▸ PAGE EXCERPT:
Although this leads to some interesting debate. [Sorry to meta-chat here,
and I hope that it's useful.]

> I hope to see more consideration of the idea that the fundamental
> tension is between _danger and safety_ on the net.

I'm not sure I get you.. please take this a step further.. I can see there is
room for misunderstanding and misinterpretation on the net, but danger
and safety?

I think that John's postings just need to be interpreted in the way he
means.. Sure, they're advertising his service, but then so am I when I talk
about this stuff. [I mean, when I finally complete my thesis, I'd love you
guys to read copies! And who knows, on one of the lists I subscribe to,
there might be someone who knows about a vacancy in a university
somewhere...is this advertising? where do I stop?]

[...]
> more difficult problems. Indeed, one can point at practically any
> other bit of technological progress, and see that _concentrating
> the power to address problematic issues does not result in fewer
> problems, but more people with less experience to deal with them.

.. and the same goes for the Internet? I think so! (see above.)

I've been trying to think of such an eloquent way to put this for months!
Thank *you, Kerry!

- --

I've just reread your message again Kerry, and perhaps I can try to
paraphrase (and add to) this _danger/ safety_ relationship. Please correct
me, if need be (inevitable? probably!).

"Does The Internet Need Guardians?" That is, do we need someone to tell
us: "this is not right; you can't do this". If so, then where is the line drawn?

▸ TASK A: In the entries below, replace "decimals" with "decimal places" and keep everything else the same. Leave the pictures out.

▸ GIVEN DATA:
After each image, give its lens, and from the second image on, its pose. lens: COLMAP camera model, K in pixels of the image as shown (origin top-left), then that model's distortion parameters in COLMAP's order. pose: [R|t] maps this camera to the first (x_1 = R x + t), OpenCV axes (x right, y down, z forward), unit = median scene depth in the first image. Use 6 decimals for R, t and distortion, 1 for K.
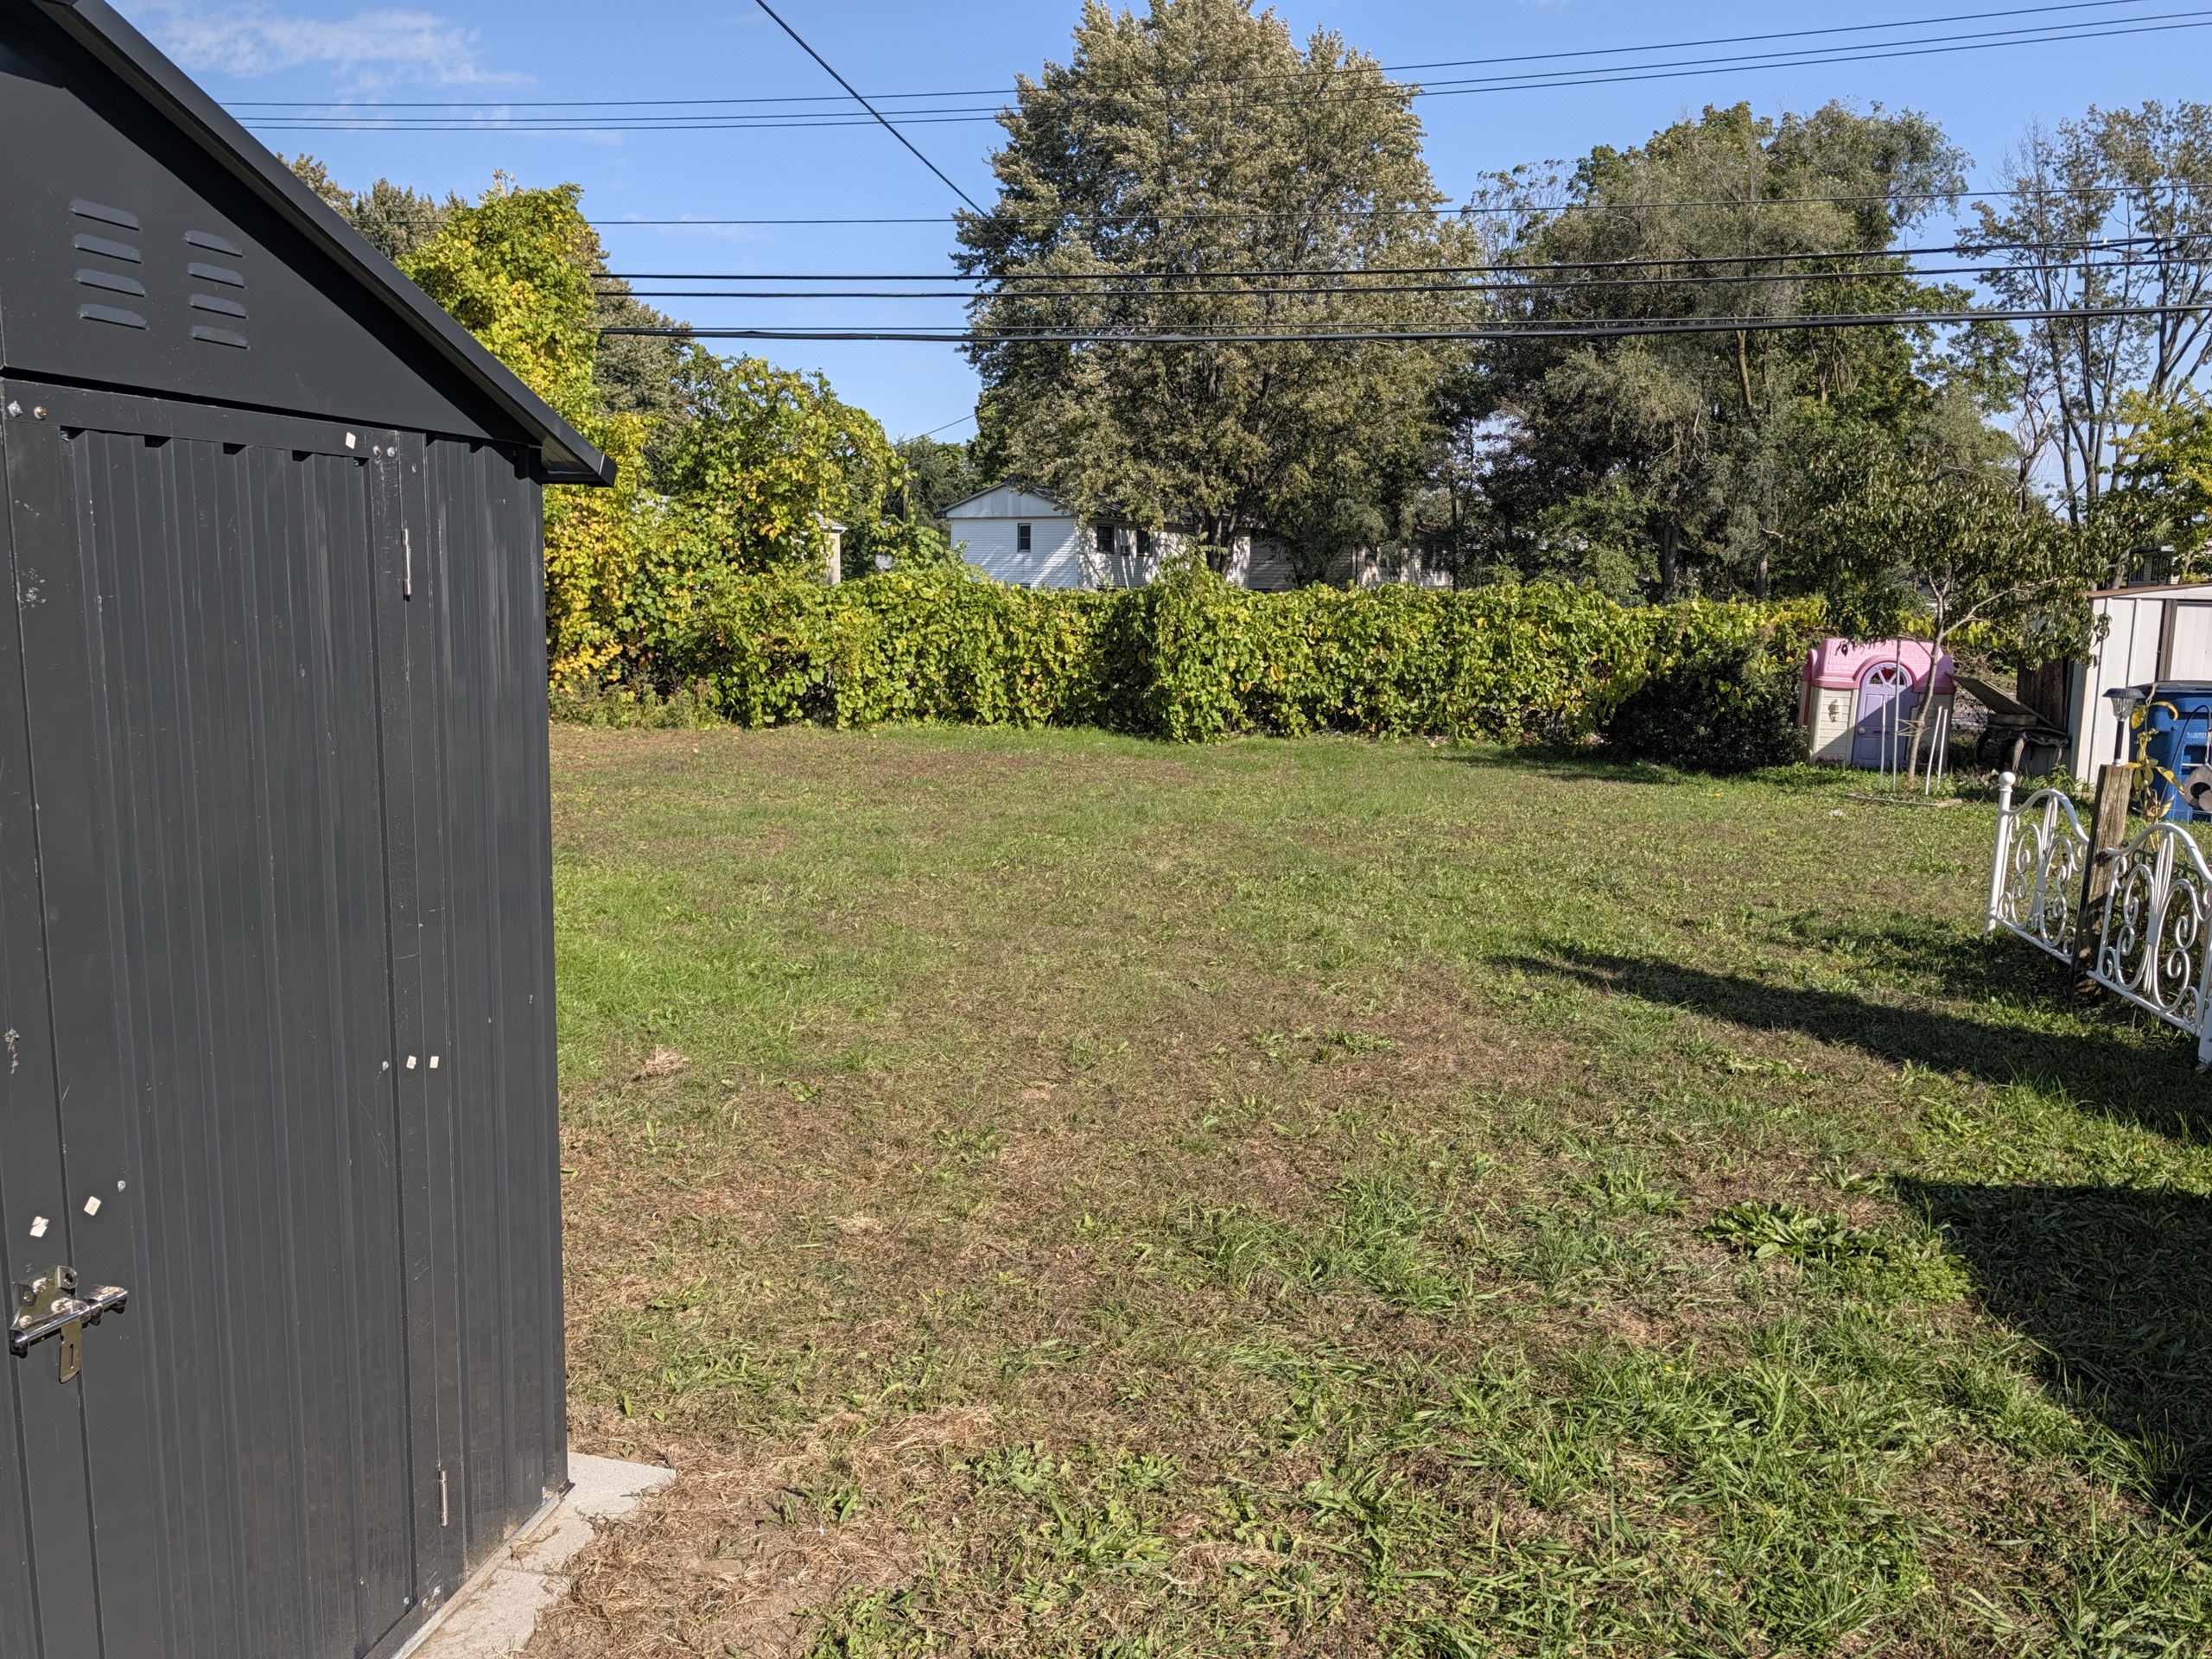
lens RADIAL K [[1548.2, 0, 1107.0], [0, 1548.2, 794.2], [0, 0, 1]] dist [0.003716, 0.002318]
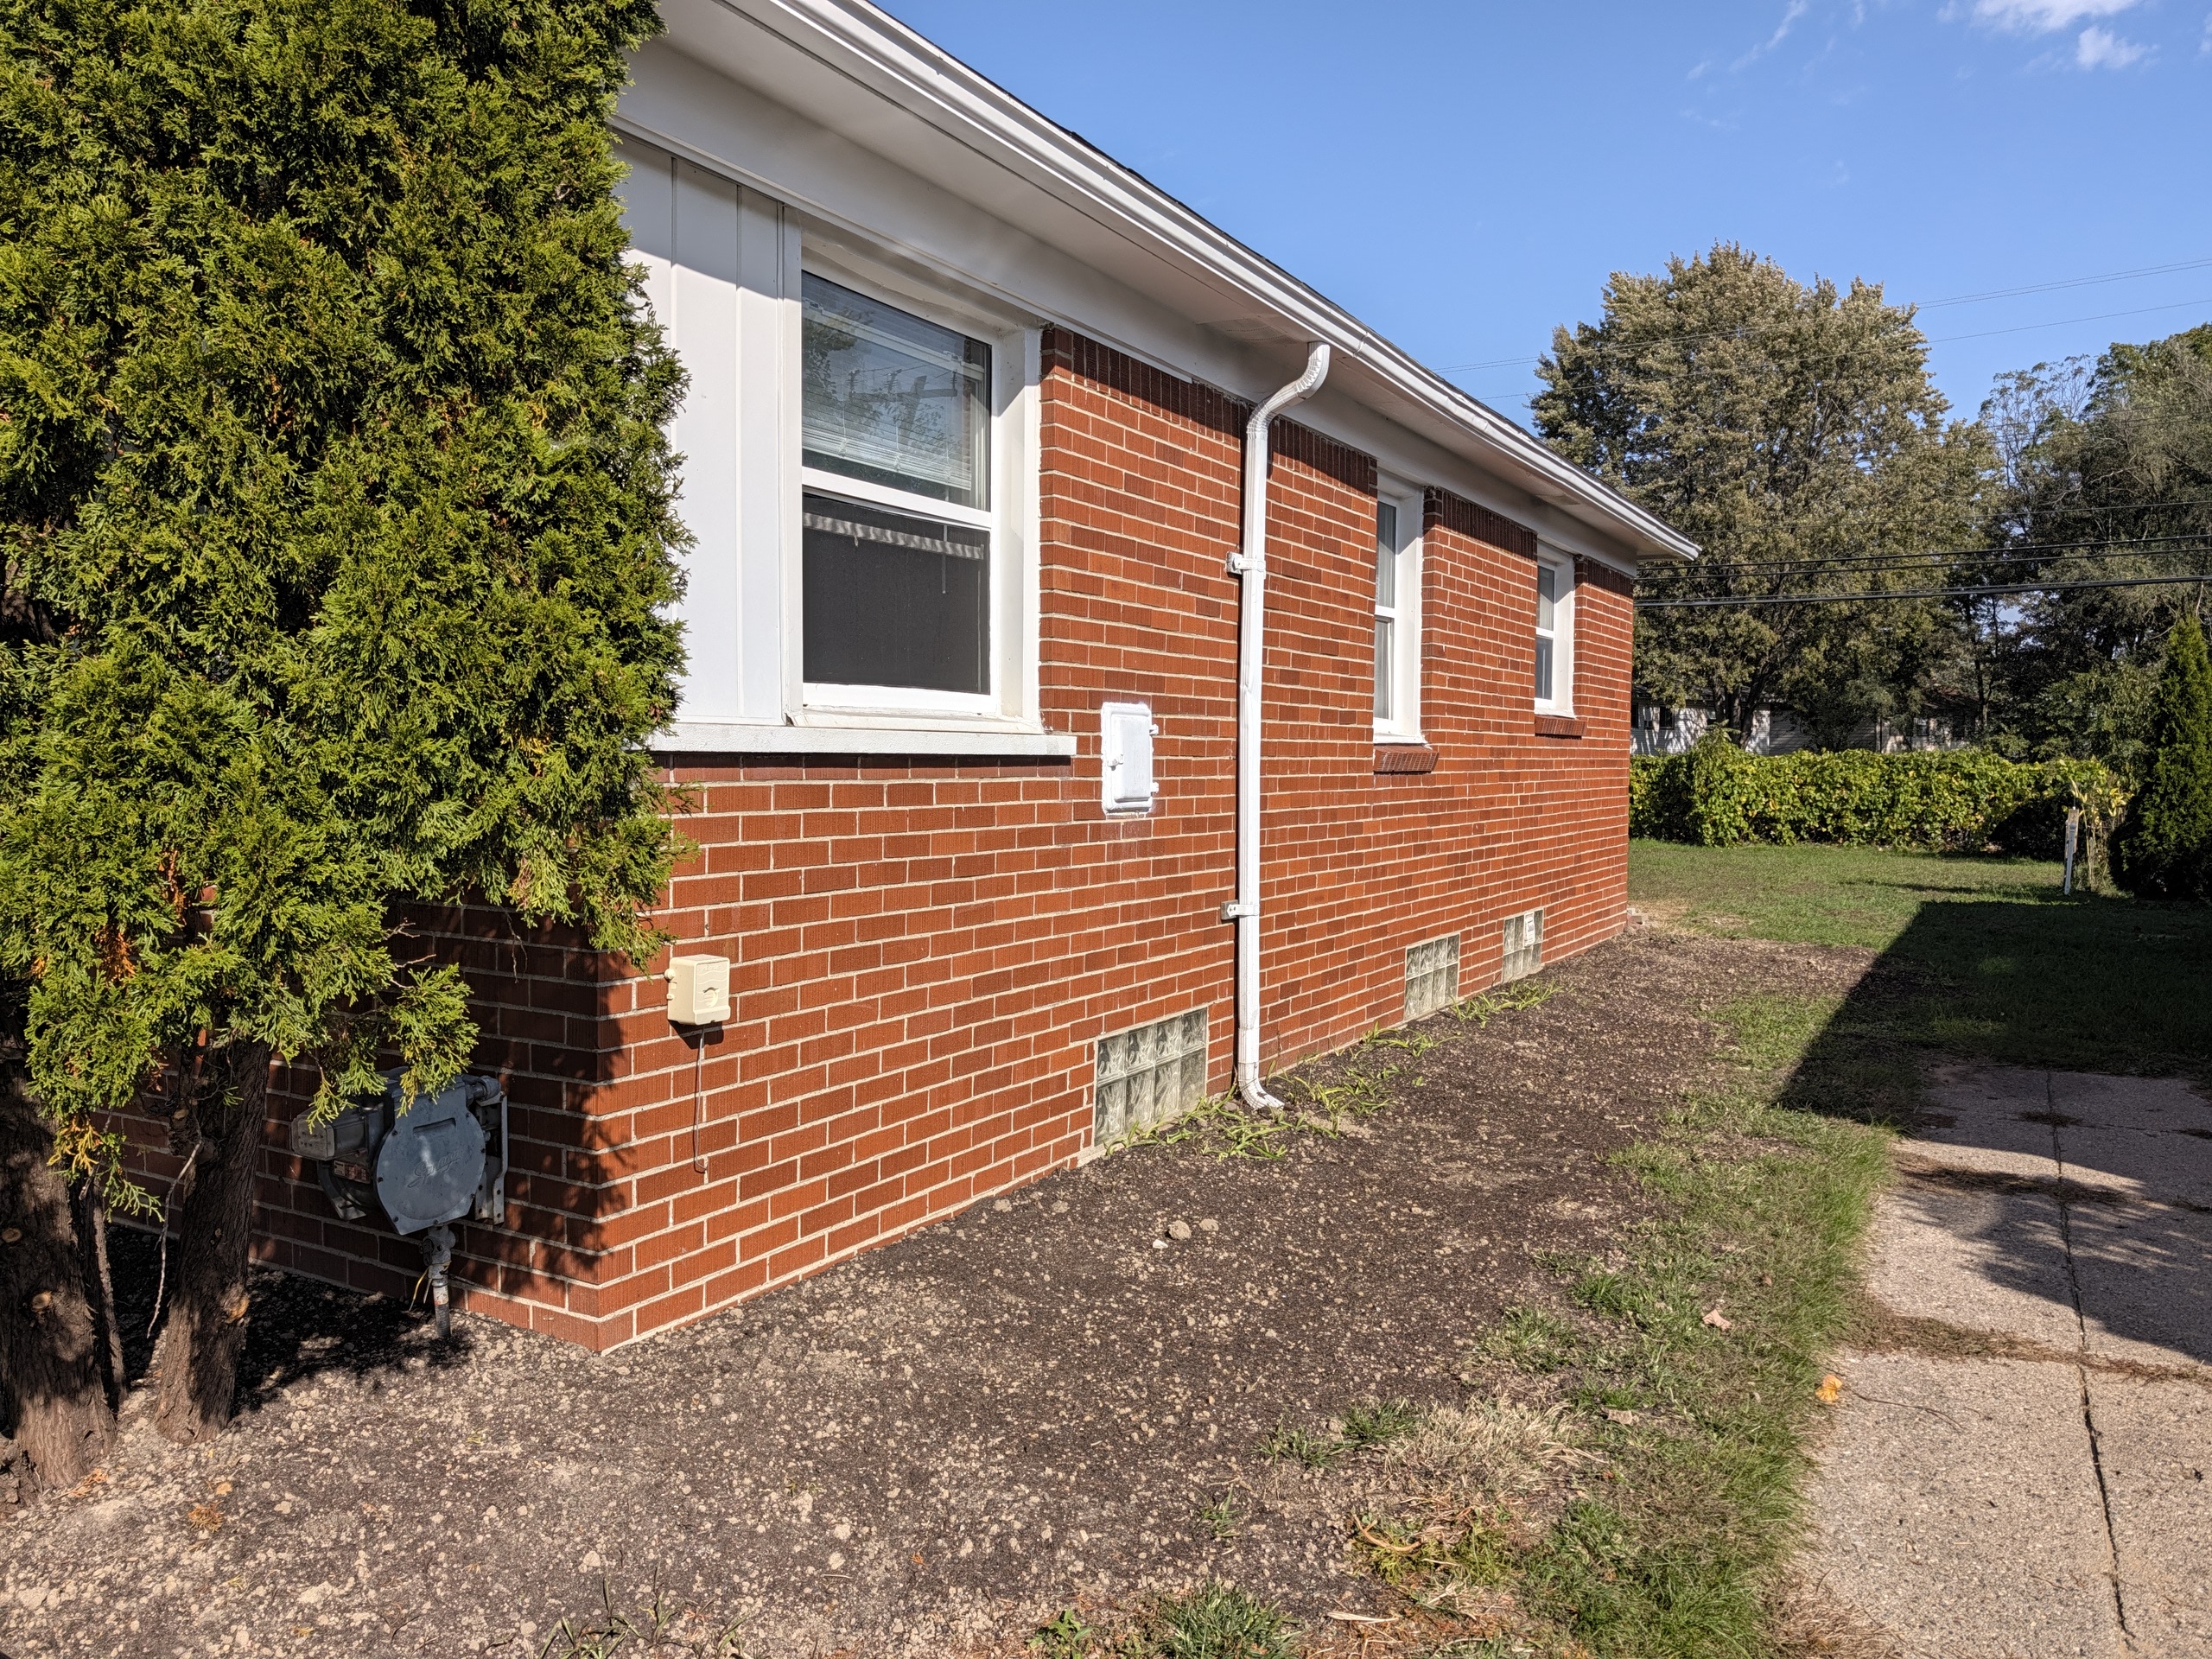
lens RADIAL K [[1548.2, 0, 1107.0], [0, 1548.2, 794.2], [0, 0, 1]] dist [0.003716, 0.002318]
pose [[0.950424, 0.002455, -0.310948, -0.048287], [-0.036892, 0.993797, -0.104914, 0.104750], [0.308761, 0.111184, 0.944619, -0.736398]]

▸ TASK B:
Answer these about the post:
(i) What does the writer hope the list members will read once it is finished?
(ii) Whom does the writer thank?
(iii) What question appears in quotation marks in the last paragraph?

▸ EXPECTED OUTPUT A:
After each image, give its lens, and from the second image on, its pose. lens: COLMAP camera model, K in pixels of the image as shown (origin top-left), then that model's distortion parameters in COLMAP's order. pose: [R|t] maps this camera to the first (x_1 = R x + t), OpenCV axes (x right, y down, z forward), unit = median scene depth in the first image. Use 6 decimal places for R, t and distortion, 1 for K.
lens RADIAL K [[1548.2, 0, 1107.0], [0, 1548.2, 794.2], [0, 0, 1]] dist [0.003716, 0.002318]
lens RADIAL K [[1548.2, 0, 1107.0], [0, 1548.2, 794.2], [0, 0, 1]] dist [0.003716, 0.002318]
pose [[0.950424, 0.002455, -0.310948, -0.048287], [-0.036892, 0.993797, -0.104914, 0.104750], [0.308761, 0.111184, 0.944619, -0.736398]]

▸ EXPECTED OUTPUT B:
(i) Copies of the writer's thesis.
(ii) Kerry.
(iii) "Does The Internet Need Guardians?"